También el hambre y su reverso - el banquete- aparece en esa obra maestra del cine español llamada ‘Plácido’, donde ya los títulos de crédito adelantan lo que se va a narrar, con el pobre, la mesa, un plato con el pavo y esa mano omnipotente y omnipresente que representa al burgués que limpia su conciencia de las injusticias sociales sentando un pobre a su mesa en Navidad. “Lo que hace falta es que nos manden a una casa donde haya pavo”, le dice un pobre a otro al principio de la película; “¿para qué quiero pavo con estos dientes?”, le espeta el otro mientras se calientan en una hoguera junto a la vías. “Bueno, los dientes que tenía…”.

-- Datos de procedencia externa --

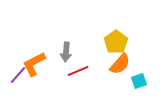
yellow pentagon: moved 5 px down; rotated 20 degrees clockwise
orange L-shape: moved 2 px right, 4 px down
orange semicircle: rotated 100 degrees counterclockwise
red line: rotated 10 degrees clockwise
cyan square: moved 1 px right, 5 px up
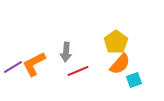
purple line: moved 5 px left, 8 px up; rotated 18 degrees clockwise
cyan square: moved 5 px left, 1 px up
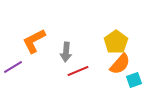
orange L-shape: moved 23 px up
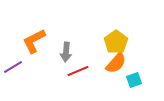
orange semicircle: moved 4 px left, 1 px up
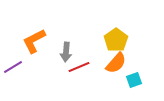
yellow pentagon: moved 2 px up
red line: moved 1 px right, 4 px up
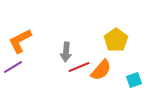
orange L-shape: moved 14 px left
orange semicircle: moved 15 px left, 7 px down
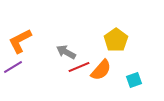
gray arrow: rotated 114 degrees clockwise
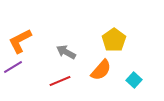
yellow pentagon: moved 2 px left
red line: moved 19 px left, 14 px down
cyan square: rotated 28 degrees counterclockwise
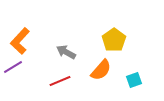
orange L-shape: rotated 20 degrees counterclockwise
cyan square: rotated 28 degrees clockwise
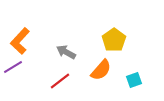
red line: rotated 15 degrees counterclockwise
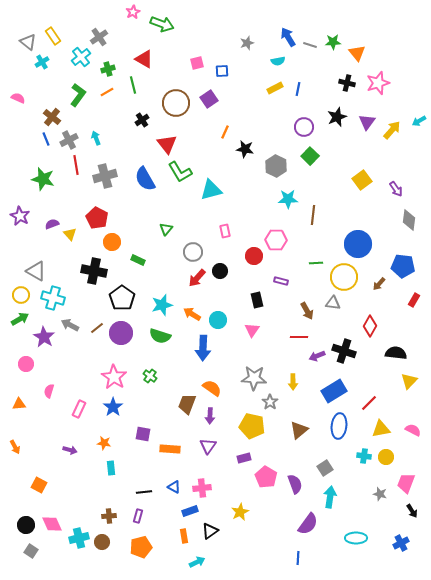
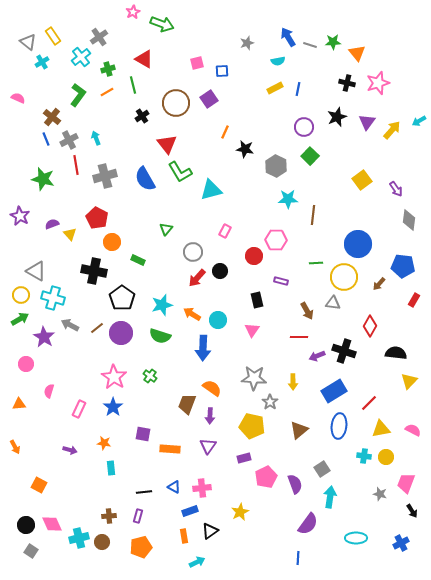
black cross at (142, 120): moved 4 px up
pink rectangle at (225, 231): rotated 40 degrees clockwise
gray square at (325, 468): moved 3 px left, 1 px down
pink pentagon at (266, 477): rotated 15 degrees clockwise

“A mí padre le gustaba mucho el producto, la picaeta, la gamba roja, la mojama, la mollicà que está ahora prohibida, unos salmonetes pequeños que se hacían enteros y se comían con cabeza…todo eso lo disfrutaba mucho” cuenta su hijo. Aunque su plato preferido era el rossejat que preparaba su mujer, María Jesús Manrique de Aragón, con los restos del cocido del día anterior. María Jesús, además de una excelente cocinera, dio clases durante años en la escuela de cocina Alambique. "Siendo soriana, hacía unos arroces excelentes", señala José Luis. El primero de los cuatros hijos del matrimonio, que durante años se dedicó al mundo del cine, abrió un restaurante en Madrid unas semanas antes de declararse la pandemia. "Siempre me ha gustado cocinar y he dado clase durante 20 años también en Alambique, pero solo de arroces. Mis amigos me preguntaban siempre dónde comer un arroz en Madrid como los de Valencia y me animaban a abrir el restaurante, hasta que les hice caso.", apunta. "Menos mal que sé cocinar, porque el mundo del cine es una carrera muy larga y muy ingrata". "Hago un caldo con morralla, con galera, con cangrejo... En Madrid nunca habían probado esos arroces...", afirma. Le pregunto qué restaurante actual le habría gustado frecuentar a su padre. "El mío, le había encantado (risas). Sí porque además tengo las cosas que a él le gustaban: pescaditos, clotxinas, esgarraet... pediría eso y luego un buen arroz".
Un arroz como el Calabuch, de Casa Jaime, elaborado con espardenyas y ortigas de mar bautizado en honor de la preciosa fábula que el director rodó en Peñíscola en 1956 y que el propio director bendijo después de probarlo. "Mira que me han hecho bustos, retratos, cuadros, cines... ¿pero una arroz? ¡Ahora sí que me recordarán hasta después de muerto!", cuentan que exclamó Berlanga después de llevarse a la boca la primera cucharada.
Dicen que la noche que murió había cenado tortilla de patata. No puedo imaginarme una última cena más apetecible.